When Lowenstein walked into the Los Angeles Convention Center Wednesday morning, pumped to give his annual version of the State of the Union address to a packed hall, he didn't turn any heads.
But Lowenstein wasn't the least concerned.
"It's not my persona to get in the limelight," says Lowenstein, 55, a Washington insider for more than 30 years. "I don't want to be seen as, 'Here's the guy who defends hideous violent games. Here's his story.' "
* * *
Everybody watches movies, everybody listens to music, but not everyone plays video games -- at least not yet. Lowenstein oversees a 30-year-old industry (worth nearly $30 billion worldwide) that's at a crossroads, at once mainstream and misunderstood.
One week he's defending the industry from a bipartisan group of high-profile pols on Capitol Hill who decry violent games. The next he's speaking with industry bigwigs at the Game Developers Conference in San Jose about advancing content beyond sports franchises, shoot-'em-ups and medieval wonderlands. One month he's issuing a press release challenging Sen. Hillary Rodham Clinton's proposed legislation to curb the sale and rental of "violent and sexually explicit" games to minors. The next he's co-hosting a $1,000-a-plate fundraiser for Friends of Hillary Clinton in Washington.
Jack Valenti, former head of the Motion Picture Association of America and someone Lowenstein calls a mentor, says: "He's got a really tough job to do. But Doug listens, and listens very well. Too many people in Washington think they're the repository of all wisdom. Not Doug."
In 1994, Lowenstein founded the Entertainment Software Association. Aside from representing the likes of Electronic Arts, Take Two Interactive and Activision -- companies that publish more than 90 percent of games in the United States -- the ESA fights piracy, lobbies Congress for intellectual property laws and works with the Entertainment Software Ratings Board, which was created by the ESA in 1994 to provide ratings for games (participation is voluntary for game publishers, most of whom use the ratings). More than anything else, the ESA fights for the rights of game developers to make the games they want to make and to help raise the visibility of the industry as an entertainment medium on a par with movies, music and television.
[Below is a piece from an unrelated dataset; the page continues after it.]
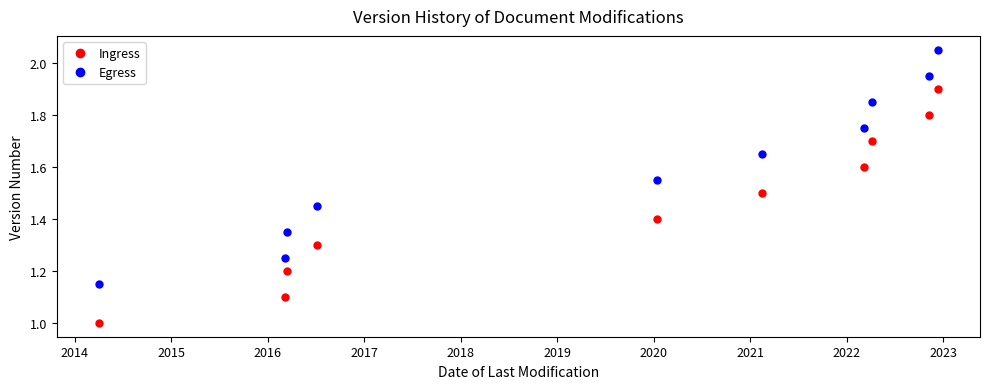

True or false: Ingress has more than 1 interior local peaks.

False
Last year, U.S. sales of games, hardware and accessories reached a record $10.5 billion, according to NPD Group, a research firm. The release of the Sony PlayStation 3 and Nintendo Wii later this year, in addition to new accessories for the Xbox 360, guarantees another solid year. Price Waterhouse Coopers, a consulting firm, predicts the game industry will surpass the music industry in global revenue by 2008 -- $55 billion to $33 billion.